## Task item
Reproduce exactly, and solely, the lines running from the top of the data below through the line with "本研究成功地证明了利用机器学", both inclusive. Omit pictures.

Pictures paired with source code
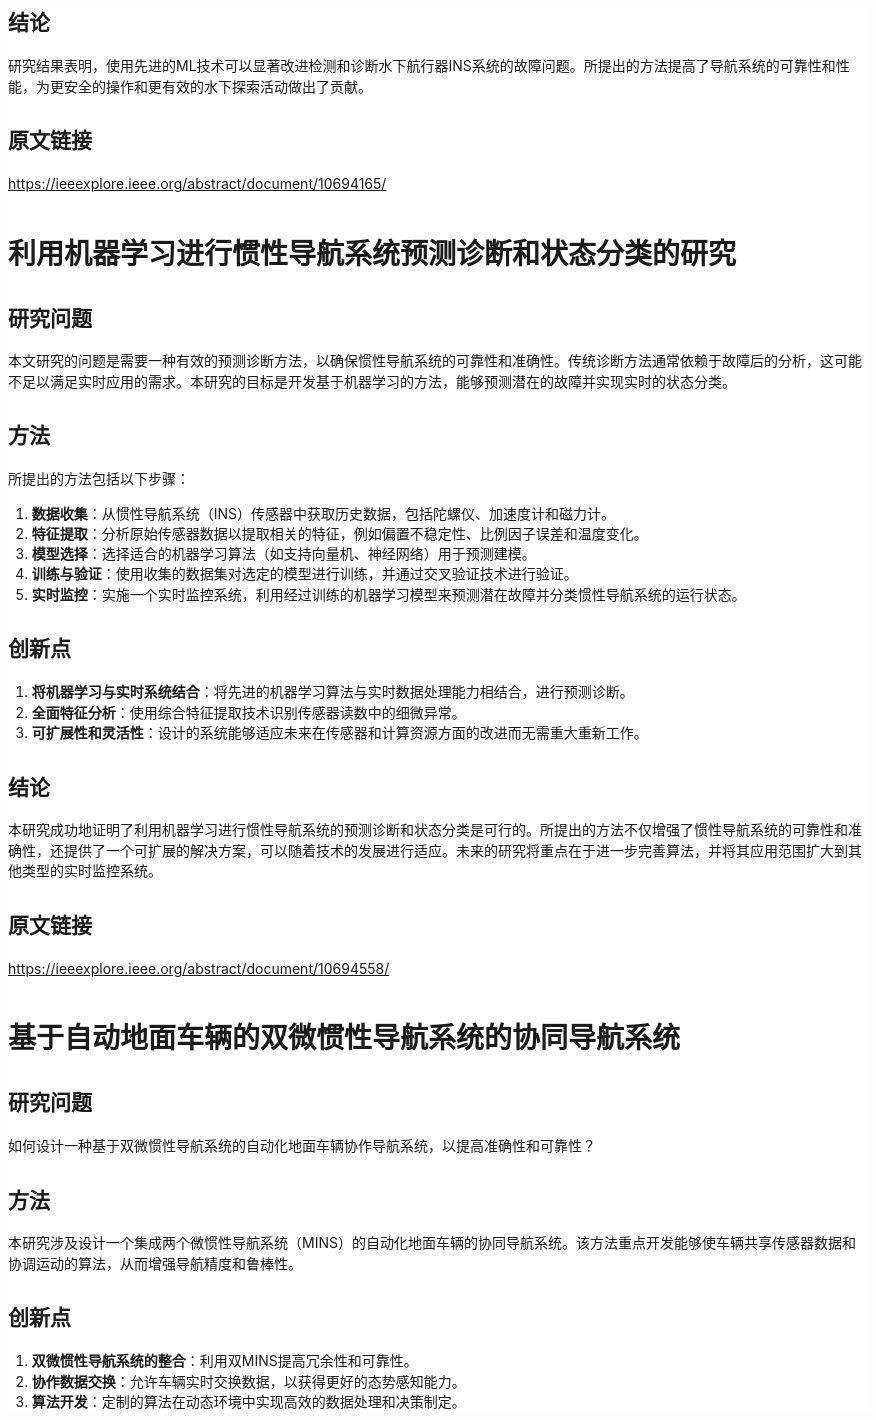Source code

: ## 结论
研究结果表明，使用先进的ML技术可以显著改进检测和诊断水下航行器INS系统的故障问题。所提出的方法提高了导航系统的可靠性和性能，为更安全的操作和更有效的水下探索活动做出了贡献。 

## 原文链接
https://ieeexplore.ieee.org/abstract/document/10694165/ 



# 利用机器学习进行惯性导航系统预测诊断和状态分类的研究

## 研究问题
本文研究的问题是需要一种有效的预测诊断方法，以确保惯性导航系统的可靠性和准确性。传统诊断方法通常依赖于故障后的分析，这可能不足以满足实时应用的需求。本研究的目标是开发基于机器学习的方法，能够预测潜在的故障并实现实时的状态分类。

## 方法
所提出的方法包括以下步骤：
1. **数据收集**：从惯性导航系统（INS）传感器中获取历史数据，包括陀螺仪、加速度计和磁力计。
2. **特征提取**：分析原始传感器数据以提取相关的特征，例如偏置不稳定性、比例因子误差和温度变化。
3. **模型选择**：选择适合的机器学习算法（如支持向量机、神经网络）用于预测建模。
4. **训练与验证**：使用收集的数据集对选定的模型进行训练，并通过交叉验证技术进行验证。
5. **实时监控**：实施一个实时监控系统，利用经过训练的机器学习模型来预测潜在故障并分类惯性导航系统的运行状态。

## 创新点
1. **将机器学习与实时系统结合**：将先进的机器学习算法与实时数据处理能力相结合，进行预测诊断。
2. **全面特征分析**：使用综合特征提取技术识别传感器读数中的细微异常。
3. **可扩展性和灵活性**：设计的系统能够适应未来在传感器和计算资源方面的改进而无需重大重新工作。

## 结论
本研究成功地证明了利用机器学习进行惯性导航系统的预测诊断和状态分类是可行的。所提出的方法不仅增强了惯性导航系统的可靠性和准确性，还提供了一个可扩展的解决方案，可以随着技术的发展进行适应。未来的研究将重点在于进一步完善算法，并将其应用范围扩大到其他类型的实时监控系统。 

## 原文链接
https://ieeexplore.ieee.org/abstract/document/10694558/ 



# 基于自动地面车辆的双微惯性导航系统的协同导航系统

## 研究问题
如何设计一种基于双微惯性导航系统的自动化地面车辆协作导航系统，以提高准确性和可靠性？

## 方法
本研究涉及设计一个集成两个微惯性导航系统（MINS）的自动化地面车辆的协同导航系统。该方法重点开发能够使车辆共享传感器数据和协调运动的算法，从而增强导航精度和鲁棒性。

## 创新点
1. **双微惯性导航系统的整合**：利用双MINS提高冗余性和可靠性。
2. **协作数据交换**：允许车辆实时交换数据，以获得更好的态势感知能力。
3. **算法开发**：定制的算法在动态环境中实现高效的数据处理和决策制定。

## Output
Source code

: ## 结论
研究结果表明，使用先进的ML技术可以显著改进检测和诊断水下航行器INS系统的故障问题。所提出的方法提高了导航系统的可靠性和性能，为更安全的操作和更有效的水下探索活动做出了贡献。 

## 原文链接
https://ieeexplore.ieee.org/abstract/document/10694165/ 



# 利用机器学习进行惯性导航系统预测诊断和状态分类的研究

## 研究问题
本文研究的问题是需要一种有效的预测诊断方法，以确保惯性导航系统的可靠性和准确性。传统诊断方法通常依赖于故障后的分析，这可能不足以满足实时应用的需求。本研究的目标是开发基于机器学习的方法，能够预测潜在的故障并实现实时的状态分类。

## 方法
所提出的方法包括以下步骤：
1. **数据收集**：从惯性导航系统（INS）传感器中获取历史数据，包括陀螺仪、加速度计和磁力计。
2. **特征提取**：分析原始传感器数据以提取相关的特征，例如偏置不稳定性、比例因子误差和温度变化。
3. **模型选择**：选择适合的机器学习算法（如支持向量机、神经网络）用于预测建模。
4. **训练与验证**：使用收集的数据集对选定的模型进行训练，并通过交叉验证技术进行验证。
5. **实时监控**：实施一个实时监控系统，利用经过训练的机器学习模型来预测潜在故障并分类惯性导航系统的运行状态。

## 创新点
1. **将机器学习与实时系统结合**：将先进的机器学习算法与实时数据处理能力相结合，进行预测诊断。
2. **全面特征分析**：使用综合特征提取技术识别传感器读数中的细微异常。
3. **可扩展性和灵活性**：设计的系统能够适应未来在传感器和计算资源方面的改进而无需重大重新工作。

## 结论
本研究成功地证明了利用机器学习进行惯性导航系统的预测诊断和状态分类是可行的。所提出的方法不仅增强了惯性导航系统的可靠性和准确性，还提供了一个可扩展的解决方案，可以随着技术的发展进行适应。未来的研究将重点在于进一步完善算法，并将其应用范围扩大到其他类型的实时监控系统。 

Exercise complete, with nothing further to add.